The effects of different natural fracture surface friction coefficients on fracture propagation paths

Fig. 17

The effects of different natural fracture surface friction coefficients influence fracture length

On the other hand, direct passing of the hydraulic fracture through the natural fracture and its further extension (when the frictional coefficient is 0.7 and 0.8) markedly decreases the activation length of the natural fracture. Thus, the total fracture length is predominately dependent on the hydraulic fracture. Therefore, an increase in the induced hydraulic fracture length tends to increase the total fracture length.

The results of the fracture complexity calculations under different values of the natural fracture surface friction coefficients (0.3, 0.4, 0.5, 0.6, 0.7, 0.8) are presented in Fig. 18. First, as the friction coefficient increases from 0.3, the fracture complexity tends to increase, peaking at 0.4. At the same time, fracture rate and dip dispersion are at their peak values.
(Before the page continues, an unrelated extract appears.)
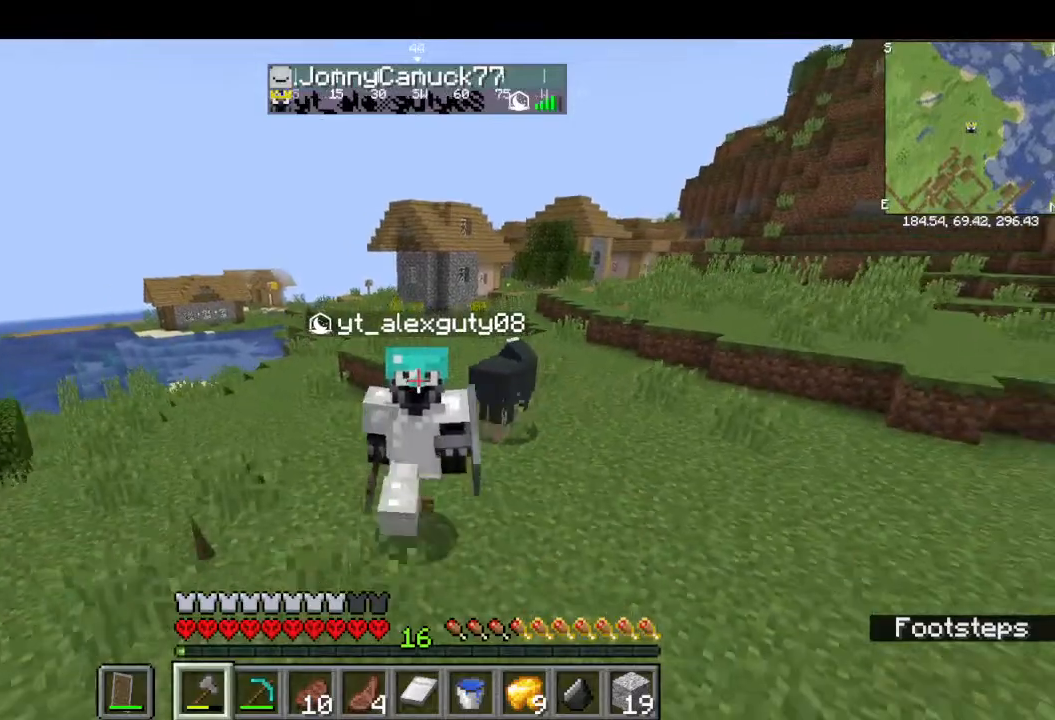
{"keys": ["w"], "mouse": [], "events": []}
In addition, compared with the two interaction cases of hydraulic fracture and natural fracture, when the hydraulic fracture directly extends through the natural fracture, the fracture complexity is significantly lower because the total length of the fracture is smaller and the fracture morphology is single (the fracture is almost a straight fracture). The subsequent increase in the natural fracture friction coefficient decreases the value of the fracture complexity.

Fig. 18

Fracture length statistics under different natural fracture surface friction coefficients

4 Conclusions

In this study, the frictional characteristics of three kinds of tight sandstone were tested using an indoor rock micro-friction setup. According to the results of the tight sand friction tests, the composition of the tight sandstone, particularly the content of clay and the fluid environment, affects the friction coefficient correspondingly. The key findings can be summarized as follows:

1. (1)

   The tight sandstone with low clay content, such as rock sample A (clay content is 20%), has a high friction coefficient under different fluid environments. Under the fluids wetted condition, it does not experience the asperities shear stage, and its friction coefficient is higher in DI water and slickwater as well.

2. (2)

   When the tight sandstone clay content is higher, such as rock sample C (clay content is 30%), clay swelling by water absorption (in DI environment) reduces its friction coefficient. In slick-water environment the friction coefficient of the three kinds of the samples is slightly decrease due to the additive of large molecular polymer (resistant reducer).

3. (3)

   Combined with friction experiment, the numerical simulation result shows that an internal friction coefficient of 0.4 is the most favorable for generating a complex fracture network in a tight sandstone reservoir. Thus, it would be beneficial to control the type of injected fluid in different reservoir blocks of varying clay content to ensure that the internal friction coefficient remains at around 0.4.

4. (4)

   When the target reservoir blocks have low clay content (less than 20%), waterless fracturing fluid could be the most suitable fracture stimulation agent, while when the clay content in the target reservoir blocks is high (more than 30%), DI water or slickwater with low clay inhibitor content can be used for fracturing purposes. Finally, for blocks with 22% clay content, slickwater can produce the desired fracture complexity.